Not interested in politics? Not interested in how the government spends its time - and your money? Really? Think we live in a nice, quiet, safe country where all is right with the world? The government is benevolent and doing its best to deliver all the things it claims to? Think it lives up to our Constitution? Think it cares about all the people who live in South Africa? Think there is no reason to be concerned with anything to do with politics?
Who is still naive enough to think we aren't already living in a police state? Come on, don't be shy - put your hands up.
Think about it for a moment. No, really.
The South African Police "Service" have resumed the use of a military rank system - and their "General" has told them for all intents and purposes to shoot first and ask questions later - and to shoot to kill. People accused of crimes, innocent or not, spend years in prison awaiting trial. The recent spate of police brutality and excessive force and unjustifiable violence has resulted in comparisons between the current Police "Service" and the old Apartheid-era Police "Force" - and these comparisons have been made not just by the average citizen - but also by those formerly oppressed by the old Police Force. Looking at it closely, one can understand perfectly why.
Two weeks back, a local activist in Ficksburg was brutally assaulted and then shot dead by a group of policemen in riot gear - this despite the fact that the man was not even resisting them. The fact that this transpired openly in front of press cameras and journalists, speaks of a shameful devaluation of human life and threatens to redefine the term "transparency". Last week, an unarmed civilian was shot dead by a policeman in the street outside a police station while in her private vehicle, apparently after colliding with a parked police vehicle.

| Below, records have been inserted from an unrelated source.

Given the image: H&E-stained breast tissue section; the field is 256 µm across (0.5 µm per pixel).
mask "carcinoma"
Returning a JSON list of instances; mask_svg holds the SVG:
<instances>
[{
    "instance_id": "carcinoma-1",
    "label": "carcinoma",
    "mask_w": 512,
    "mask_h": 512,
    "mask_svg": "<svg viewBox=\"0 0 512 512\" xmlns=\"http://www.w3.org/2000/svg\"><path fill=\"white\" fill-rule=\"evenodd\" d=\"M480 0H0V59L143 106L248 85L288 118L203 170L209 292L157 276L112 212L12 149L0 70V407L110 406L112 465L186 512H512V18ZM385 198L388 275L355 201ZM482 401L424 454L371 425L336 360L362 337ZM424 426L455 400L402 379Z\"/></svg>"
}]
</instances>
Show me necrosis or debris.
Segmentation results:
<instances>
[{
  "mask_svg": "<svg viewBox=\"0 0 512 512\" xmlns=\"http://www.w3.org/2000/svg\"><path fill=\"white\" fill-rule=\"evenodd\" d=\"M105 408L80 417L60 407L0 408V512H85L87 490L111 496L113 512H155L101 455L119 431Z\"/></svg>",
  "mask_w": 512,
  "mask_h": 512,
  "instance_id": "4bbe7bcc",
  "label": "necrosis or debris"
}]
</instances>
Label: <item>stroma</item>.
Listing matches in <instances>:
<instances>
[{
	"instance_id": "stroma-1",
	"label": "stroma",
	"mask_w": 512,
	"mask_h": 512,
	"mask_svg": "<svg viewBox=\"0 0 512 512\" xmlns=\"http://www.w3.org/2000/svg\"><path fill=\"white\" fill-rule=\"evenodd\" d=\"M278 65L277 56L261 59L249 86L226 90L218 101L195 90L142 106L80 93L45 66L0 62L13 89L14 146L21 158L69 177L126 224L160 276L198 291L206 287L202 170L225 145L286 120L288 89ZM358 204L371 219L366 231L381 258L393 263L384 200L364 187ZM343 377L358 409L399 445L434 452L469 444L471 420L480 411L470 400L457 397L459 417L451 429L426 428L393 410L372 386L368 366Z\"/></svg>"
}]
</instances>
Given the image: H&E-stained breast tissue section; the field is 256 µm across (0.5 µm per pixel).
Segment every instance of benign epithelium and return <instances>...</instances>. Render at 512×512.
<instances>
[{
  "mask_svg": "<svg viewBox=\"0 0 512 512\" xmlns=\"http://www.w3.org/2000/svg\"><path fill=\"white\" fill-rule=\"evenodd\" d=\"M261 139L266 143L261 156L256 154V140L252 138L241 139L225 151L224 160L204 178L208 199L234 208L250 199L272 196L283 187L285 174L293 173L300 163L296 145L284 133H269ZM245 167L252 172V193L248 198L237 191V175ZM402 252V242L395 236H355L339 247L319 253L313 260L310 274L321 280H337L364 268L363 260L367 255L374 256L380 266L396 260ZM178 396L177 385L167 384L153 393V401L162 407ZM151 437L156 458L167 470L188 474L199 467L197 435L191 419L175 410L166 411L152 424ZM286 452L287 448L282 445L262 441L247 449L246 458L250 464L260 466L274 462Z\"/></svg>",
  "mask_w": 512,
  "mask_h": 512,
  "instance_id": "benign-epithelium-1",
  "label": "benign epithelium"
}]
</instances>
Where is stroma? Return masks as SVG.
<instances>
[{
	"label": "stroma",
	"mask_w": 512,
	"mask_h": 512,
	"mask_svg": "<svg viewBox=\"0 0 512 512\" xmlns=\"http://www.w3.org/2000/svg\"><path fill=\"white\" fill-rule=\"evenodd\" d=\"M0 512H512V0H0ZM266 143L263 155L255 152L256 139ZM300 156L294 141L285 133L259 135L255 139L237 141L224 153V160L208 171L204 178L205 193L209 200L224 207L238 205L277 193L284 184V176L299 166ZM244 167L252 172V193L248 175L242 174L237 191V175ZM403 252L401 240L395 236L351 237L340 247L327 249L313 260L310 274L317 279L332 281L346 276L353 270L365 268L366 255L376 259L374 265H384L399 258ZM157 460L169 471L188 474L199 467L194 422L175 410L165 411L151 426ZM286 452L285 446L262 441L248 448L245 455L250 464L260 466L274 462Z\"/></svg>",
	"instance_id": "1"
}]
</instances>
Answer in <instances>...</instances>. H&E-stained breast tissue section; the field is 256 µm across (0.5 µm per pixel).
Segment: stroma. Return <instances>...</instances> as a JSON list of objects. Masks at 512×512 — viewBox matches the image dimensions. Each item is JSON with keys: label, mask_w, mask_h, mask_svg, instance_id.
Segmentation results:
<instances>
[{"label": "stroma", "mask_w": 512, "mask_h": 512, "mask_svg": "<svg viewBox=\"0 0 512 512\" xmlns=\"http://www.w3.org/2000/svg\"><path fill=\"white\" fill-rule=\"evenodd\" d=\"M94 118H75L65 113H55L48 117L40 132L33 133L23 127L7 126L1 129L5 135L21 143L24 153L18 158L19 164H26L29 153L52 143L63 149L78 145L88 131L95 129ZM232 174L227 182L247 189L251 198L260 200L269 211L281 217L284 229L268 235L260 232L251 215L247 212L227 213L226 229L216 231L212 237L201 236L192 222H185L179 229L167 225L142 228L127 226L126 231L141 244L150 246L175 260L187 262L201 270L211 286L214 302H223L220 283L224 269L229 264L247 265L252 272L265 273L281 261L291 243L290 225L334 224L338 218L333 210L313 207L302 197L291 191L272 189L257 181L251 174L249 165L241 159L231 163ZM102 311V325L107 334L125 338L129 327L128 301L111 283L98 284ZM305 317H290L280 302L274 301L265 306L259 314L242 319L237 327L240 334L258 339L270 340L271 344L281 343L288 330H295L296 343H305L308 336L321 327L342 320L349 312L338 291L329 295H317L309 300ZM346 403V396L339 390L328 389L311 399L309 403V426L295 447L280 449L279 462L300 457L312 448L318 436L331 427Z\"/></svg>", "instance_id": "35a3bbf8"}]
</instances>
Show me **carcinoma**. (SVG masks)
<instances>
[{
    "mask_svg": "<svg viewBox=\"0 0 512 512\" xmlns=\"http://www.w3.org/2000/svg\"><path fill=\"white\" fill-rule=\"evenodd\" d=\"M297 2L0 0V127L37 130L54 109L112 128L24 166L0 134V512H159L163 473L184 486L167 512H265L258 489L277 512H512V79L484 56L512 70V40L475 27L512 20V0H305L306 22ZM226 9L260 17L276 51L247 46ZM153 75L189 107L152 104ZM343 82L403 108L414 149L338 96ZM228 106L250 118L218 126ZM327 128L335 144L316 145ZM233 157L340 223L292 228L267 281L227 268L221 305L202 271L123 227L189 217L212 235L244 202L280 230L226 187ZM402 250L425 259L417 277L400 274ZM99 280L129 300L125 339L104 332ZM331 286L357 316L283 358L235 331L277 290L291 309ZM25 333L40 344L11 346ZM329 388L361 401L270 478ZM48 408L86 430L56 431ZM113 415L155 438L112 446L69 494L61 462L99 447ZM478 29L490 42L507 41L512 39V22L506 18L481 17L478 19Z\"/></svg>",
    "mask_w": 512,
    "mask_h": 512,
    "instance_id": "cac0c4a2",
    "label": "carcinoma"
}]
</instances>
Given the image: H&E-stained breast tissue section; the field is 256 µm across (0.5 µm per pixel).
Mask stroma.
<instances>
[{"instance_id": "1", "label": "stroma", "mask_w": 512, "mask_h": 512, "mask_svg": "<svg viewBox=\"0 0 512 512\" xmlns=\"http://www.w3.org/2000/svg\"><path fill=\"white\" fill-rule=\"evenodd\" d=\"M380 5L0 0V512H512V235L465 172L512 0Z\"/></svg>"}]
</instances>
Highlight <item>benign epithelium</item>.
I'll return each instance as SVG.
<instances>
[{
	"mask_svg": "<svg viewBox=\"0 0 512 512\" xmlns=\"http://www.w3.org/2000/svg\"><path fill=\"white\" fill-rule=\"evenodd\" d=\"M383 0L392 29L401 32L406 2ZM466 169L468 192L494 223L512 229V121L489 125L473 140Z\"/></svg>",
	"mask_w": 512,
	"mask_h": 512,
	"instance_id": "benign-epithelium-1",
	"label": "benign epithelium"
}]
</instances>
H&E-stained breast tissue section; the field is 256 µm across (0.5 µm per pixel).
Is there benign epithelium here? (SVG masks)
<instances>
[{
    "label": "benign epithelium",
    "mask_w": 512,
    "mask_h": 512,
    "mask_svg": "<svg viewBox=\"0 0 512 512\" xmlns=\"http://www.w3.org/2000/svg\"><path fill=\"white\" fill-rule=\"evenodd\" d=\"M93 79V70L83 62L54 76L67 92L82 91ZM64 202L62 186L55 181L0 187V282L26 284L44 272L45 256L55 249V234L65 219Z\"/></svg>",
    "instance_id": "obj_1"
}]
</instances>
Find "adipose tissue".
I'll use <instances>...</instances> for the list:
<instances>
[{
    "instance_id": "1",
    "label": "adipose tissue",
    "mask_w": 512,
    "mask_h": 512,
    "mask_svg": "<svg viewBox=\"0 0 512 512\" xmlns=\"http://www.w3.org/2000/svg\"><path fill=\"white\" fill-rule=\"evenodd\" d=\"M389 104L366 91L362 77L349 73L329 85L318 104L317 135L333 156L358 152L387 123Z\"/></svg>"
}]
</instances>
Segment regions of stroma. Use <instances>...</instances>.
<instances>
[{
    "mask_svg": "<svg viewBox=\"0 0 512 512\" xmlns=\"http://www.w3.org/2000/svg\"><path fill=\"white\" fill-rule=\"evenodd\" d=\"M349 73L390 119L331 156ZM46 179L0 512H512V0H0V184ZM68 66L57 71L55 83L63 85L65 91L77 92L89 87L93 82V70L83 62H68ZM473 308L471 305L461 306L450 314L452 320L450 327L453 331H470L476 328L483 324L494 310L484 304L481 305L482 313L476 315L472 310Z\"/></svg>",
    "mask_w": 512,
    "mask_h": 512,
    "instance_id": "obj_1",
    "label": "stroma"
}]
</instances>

It is as though the average police officer these days doesn't care a damn what they do and who sees it and knows about it - because the "boss" said it is "okay" and they are after all, "only doing their job". Also last week, it was reported that a policeman at a crime scene refused to call an ambulance for a wounded victim despite repeated pleas to do so because "she was going to die anyway". And yes, the victim did die - but who made this policeman an expert in the medical field? The fact that she did die doesn't prove him right - if anything, it makes him complicit. So first we had "shoot to kill" - now we have cops who think they are qualified to decide whether shooting victims will die or not. We now have police officers who seem to think they are the law and they are above it.